Strip out the pictures and output each remaining line of the data word for word.

━━━━

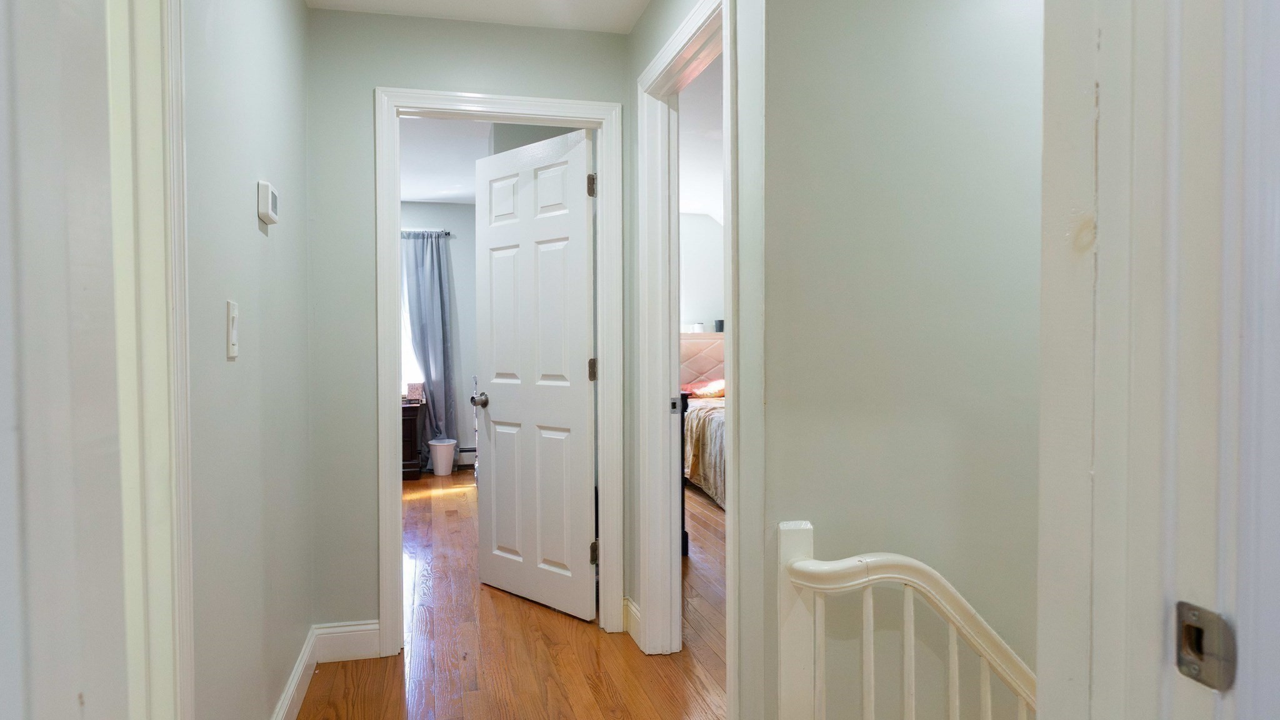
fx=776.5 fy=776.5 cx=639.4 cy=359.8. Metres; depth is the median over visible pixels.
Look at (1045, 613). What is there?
right door frame
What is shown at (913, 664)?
stair railing
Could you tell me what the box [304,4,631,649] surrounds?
end wall
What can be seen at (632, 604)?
baseboard
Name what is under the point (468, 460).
baseboard heater
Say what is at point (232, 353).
light switch
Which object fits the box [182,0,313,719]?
left wall
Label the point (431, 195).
bedroom ceiling
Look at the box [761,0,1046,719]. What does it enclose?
stairwell wall
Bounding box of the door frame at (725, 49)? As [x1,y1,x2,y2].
[637,0,739,708]
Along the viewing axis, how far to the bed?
6.50 m
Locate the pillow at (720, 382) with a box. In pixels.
[688,378,725,398]
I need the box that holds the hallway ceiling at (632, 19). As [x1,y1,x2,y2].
[304,0,648,33]
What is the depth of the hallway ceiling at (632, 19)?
2.90 m
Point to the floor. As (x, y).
(522, 613)
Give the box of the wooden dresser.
[400,396,427,479]
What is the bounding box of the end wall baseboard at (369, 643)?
[315,619,381,661]
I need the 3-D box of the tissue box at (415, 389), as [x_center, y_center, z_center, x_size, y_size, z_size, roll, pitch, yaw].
[-1.970,0.277,6.789,0.161,0.160,0.145,-1,1,-13]
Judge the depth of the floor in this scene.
2.98 m
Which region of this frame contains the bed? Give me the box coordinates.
[680,340,726,511]
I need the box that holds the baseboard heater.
[456,446,476,468]
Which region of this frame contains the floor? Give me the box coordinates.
[288,465,728,719]
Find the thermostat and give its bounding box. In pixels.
[256,180,279,225]
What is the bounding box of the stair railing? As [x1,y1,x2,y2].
[777,520,1038,719]
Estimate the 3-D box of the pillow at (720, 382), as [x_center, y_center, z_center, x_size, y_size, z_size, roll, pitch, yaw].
[0.772,0.259,7.129,0.601,0.164,0.414,-1,1,-13]
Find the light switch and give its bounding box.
[225,299,238,357]
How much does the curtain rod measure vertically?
0.051 m
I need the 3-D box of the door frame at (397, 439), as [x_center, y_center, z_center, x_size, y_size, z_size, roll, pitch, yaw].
[-0.554,0.059,3.102,0.940,2.110,0.164,-1,1,-13]
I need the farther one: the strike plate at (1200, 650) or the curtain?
the curtain
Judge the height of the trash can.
0.311 m
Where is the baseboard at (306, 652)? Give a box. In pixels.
[271,625,318,719]
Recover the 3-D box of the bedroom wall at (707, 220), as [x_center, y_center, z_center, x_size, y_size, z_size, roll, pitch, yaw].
[0.708,-0.291,7.896,3.102,2.469,0.119,-1,1,-13]
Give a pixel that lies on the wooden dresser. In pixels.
(410, 421)
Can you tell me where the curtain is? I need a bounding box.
[401,229,458,466]
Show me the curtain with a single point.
(434, 387)
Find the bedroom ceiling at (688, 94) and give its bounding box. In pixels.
[677,61,722,221]
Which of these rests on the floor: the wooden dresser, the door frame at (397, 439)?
the wooden dresser
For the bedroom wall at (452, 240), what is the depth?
7.23 m
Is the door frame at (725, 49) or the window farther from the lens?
the window
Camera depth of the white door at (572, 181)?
3.44 m
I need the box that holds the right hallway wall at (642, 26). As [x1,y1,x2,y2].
[622,0,768,719]
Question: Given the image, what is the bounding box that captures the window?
[400,247,421,397]
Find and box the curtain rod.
[400,229,451,236]
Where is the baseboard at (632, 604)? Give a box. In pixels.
[623,596,641,645]
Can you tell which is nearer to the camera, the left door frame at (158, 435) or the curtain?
the left door frame at (158, 435)
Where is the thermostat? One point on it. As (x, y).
(269, 195)
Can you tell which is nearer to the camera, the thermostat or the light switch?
the light switch
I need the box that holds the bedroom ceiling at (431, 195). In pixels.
[401,113,493,204]
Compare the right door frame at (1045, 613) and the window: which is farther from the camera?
the window
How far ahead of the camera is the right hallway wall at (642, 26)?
1.94 m
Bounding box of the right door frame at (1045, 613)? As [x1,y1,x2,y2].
[1033,0,1279,719]
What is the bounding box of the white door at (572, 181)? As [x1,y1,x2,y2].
[473,126,597,624]
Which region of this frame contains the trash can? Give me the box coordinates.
[428,438,456,475]
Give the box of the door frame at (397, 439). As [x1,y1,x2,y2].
[374,84,621,657]
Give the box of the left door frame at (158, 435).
[107,0,193,719]
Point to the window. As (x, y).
(405, 366)
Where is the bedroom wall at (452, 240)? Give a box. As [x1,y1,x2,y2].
[400,201,478,471]
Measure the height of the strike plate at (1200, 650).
0.059 m
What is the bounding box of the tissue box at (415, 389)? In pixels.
[405,381,424,401]
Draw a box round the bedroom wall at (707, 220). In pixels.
[678,211,724,335]
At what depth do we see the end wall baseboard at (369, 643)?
2.90 m
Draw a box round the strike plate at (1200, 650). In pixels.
[1175,601,1236,690]
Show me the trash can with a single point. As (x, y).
(445, 444)
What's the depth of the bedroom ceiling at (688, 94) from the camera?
5.25 m
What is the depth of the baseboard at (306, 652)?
2.51 m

━━━━

Written answer —
fx=776.5 fy=776.5 cx=639.4 cy=359.8. Metres; depth is the median over visible pixels.
Look at (1045, 613). What is there?
right door frame
What is shown at (913, 664)?
stair railing
Could you tell me what the box [304,4,631,649] surrounds?
end wall
What can be seen at (632, 604)?
baseboard
Name what is under the point (468, 460).
baseboard heater
Say what is at point (232, 353).
light switch
Which object fits the box [182,0,313,719]?
left wall
Label the point (431, 195).
bedroom ceiling
Look at the box [761,0,1046,719]. What does it enclose?
stairwell wall
Bounding box of the door frame at (725, 49)? As [x1,y1,x2,y2].
[637,0,739,708]
Along the viewing axis, how far to the bed?
6.50 m
Locate the pillow at (720, 382) with a box. In pixels.
[688,378,725,398]
I need the box that holds the hallway ceiling at (632, 19). As [x1,y1,x2,y2].
[304,0,648,33]
What is the depth of the hallway ceiling at (632, 19)?
2.90 m
Point to the floor. As (x, y).
(522, 613)
Give the box of the wooden dresser.
[400,396,427,479]
What is the bounding box of the end wall baseboard at (369, 643)?
[315,619,381,661]
I need the 3-D box of the tissue box at (415, 389), as [x_center, y_center, z_center, x_size, y_size, z_size, roll, pitch, yaw].
[-1.970,0.277,6.789,0.161,0.160,0.145,-1,1,-13]
Judge the depth of the floor in this scene.
2.98 m
Which region of this frame contains the bed? Give me the box coordinates.
[680,340,726,511]
I need the box that holds the baseboard heater.
[456,446,476,468]
Which region of this frame contains the floor? Give me the box coordinates.
[288,465,728,719]
Find the thermostat and give its bounding box. In pixels.
[256,180,279,225]
What is the bounding box of the stair railing? As [x1,y1,x2,y2].
[777,520,1038,719]
Estimate the 3-D box of the pillow at (720, 382), as [x_center, y_center, z_center, x_size, y_size, z_size, roll, pitch, yaw].
[0.772,0.259,7.129,0.601,0.164,0.414,-1,1,-13]
Find the light switch and give its bounding box.
[225,299,238,357]
How much does the curtain rod measure vertically?
0.051 m
I need the 3-D box of the door frame at (397, 439), as [x_center, y_center, z_center, x_size, y_size, z_size, roll, pitch, yaw].
[-0.554,0.059,3.102,0.940,2.110,0.164,-1,1,-13]
I need the farther one: the strike plate at (1200, 650) or the curtain?
the curtain
Judge the height of the trash can.
0.311 m
Where is the baseboard at (306, 652)? Give a box. In pixels.
[271,625,318,719]
Recover the 3-D box of the bedroom wall at (707, 220), as [x_center, y_center, z_center, x_size, y_size, z_size, roll, pitch, yaw].
[0.708,-0.291,7.896,3.102,2.469,0.119,-1,1,-13]
Give a pixel that lies on the wooden dresser. In pixels.
(410, 421)
Can you tell me where the curtain is? I need a bounding box.
[401,229,458,466]
Show me the curtain with a single point.
(434, 387)
Find the bedroom ceiling at (688, 94) and give its bounding box. In pixels.
[677,61,722,221]
Which of these rests on the floor: the wooden dresser, the door frame at (397, 439)?
the wooden dresser
For the bedroom wall at (452, 240), what is the depth?
7.23 m
Is the door frame at (725, 49) or the window farther from the lens?
the window
Camera depth of the white door at (572, 181)?
3.44 m
I need the box that holds the right hallway wall at (642, 26). As [x1,y1,x2,y2].
[622,0,768,719]
Question: Given the image, what is the bounding box that captures the window?
[400,247,421,397]
Find and box the curtain rod.
[400,229,451,236]
Where is the baseboard at (632, 604)? Give a box. In pixels.
[623,596,641,645]
Can you tell which is nearer to the camera, the left door frame at (158, 435) or the curtain?
the left door frame at (158, 435)
Where is the thermostat? One point on it. As (x, y).
(269, 195)
Can you tell which is nearer to the camera, the thermostat or the light switch?
the light switch
I need the box that holds the bedroom ceiling at (431, 195). In pixels.
[401,113,493,204]
Compare the right door frame at (1045, 613) and the window: which is farther from the camera?
the window
How far ahead of the camera is the right hallway wall at (642, 26)?
1.94 m
Bounding box of the right door frame at (1045, 613)? As [x1,y1,x2,y2].
[1033,0,1279,719]
What is the bounding box of the white door at (572, 181)? As [x1,y1,x2,y2].
[473,126,597,624]
Which region of this frame contains the trash can? Give me the box coordinates.
[428,438,456,475]
Give the box of the door frame at (397, 439). As [x1,y1,x2,y2].
[374,84,621,657]
Give the box of the left door frame at (158, 435).
[107,0,193,719]
Point to the window. As (x, y).
(405, 366)
Where is the bedroom wall at (452, 240)? Give a box. As [x1,y1,x2,y2].
[400,201,478,471]
Measure the height of the strike plate at (1200, 650).
0.059 m
What is the bounding box of the tissue box at (415, 389)? In pixels.
[405,381,424,401]
Draw a box round the bedroom wall at (707, 220). In pixels.
[678,211,724,335]
At what depth do we see the end wall baseboard at (369, 643)?
2.90 m
Draw a box round the strike plate at (1200, 650). In pixels.
[1175,601,1236,690]
Show me the trash can with a single point. As (x, y).
(445, 444)
What's the depth of the bedroom ceiling at (688, 94) from the camera?
5.25 m
What is the depth of the baseboard at (306, 652)?
2.51 m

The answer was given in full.